Versions & Dates

R Version: 3.5.1

RStudio Version: 1.1.456

Date Authored: 2018-08-11

Overview: Statistical Inference Course Project I

Overview: Part I of the course project for Statistical Inference, one of ten courses for the Data Science Specialization by Johns Hopkins University, aims to demonstrate the Central Limit Theorem (CLT) by simulating 1,000 randomly-generated sets of 40 exponential distributions and comparing the “theoretical” (provided) mean and standard deviation to the “sample” means and variances of the “sample” (simulated) distributions.

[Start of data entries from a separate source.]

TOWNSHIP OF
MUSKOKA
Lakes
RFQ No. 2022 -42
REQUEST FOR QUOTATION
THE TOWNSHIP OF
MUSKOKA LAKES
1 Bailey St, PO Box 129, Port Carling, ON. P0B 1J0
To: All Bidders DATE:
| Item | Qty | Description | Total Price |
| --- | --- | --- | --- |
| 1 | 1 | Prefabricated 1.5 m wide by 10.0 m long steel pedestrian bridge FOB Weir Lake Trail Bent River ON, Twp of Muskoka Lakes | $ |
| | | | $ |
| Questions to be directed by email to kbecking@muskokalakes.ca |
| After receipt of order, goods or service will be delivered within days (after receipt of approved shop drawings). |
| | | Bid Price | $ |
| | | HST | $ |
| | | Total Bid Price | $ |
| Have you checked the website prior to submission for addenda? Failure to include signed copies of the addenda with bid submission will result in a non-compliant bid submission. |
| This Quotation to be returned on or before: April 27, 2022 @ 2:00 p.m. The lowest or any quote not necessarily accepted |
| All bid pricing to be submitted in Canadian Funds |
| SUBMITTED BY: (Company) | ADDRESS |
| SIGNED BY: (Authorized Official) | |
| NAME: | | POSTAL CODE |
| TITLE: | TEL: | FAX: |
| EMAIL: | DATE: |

Objectives: The present analysis provides code and narrative to store provided parameters, e.g. lambda, simulate exponential distribution means and variances, compare “sample” and “theoretical” means and variances, and provide visualizations both for comparison to theoretical and sample statistics, as well as comparison to Gaussian (Normal) Distribution demonstrating CLT.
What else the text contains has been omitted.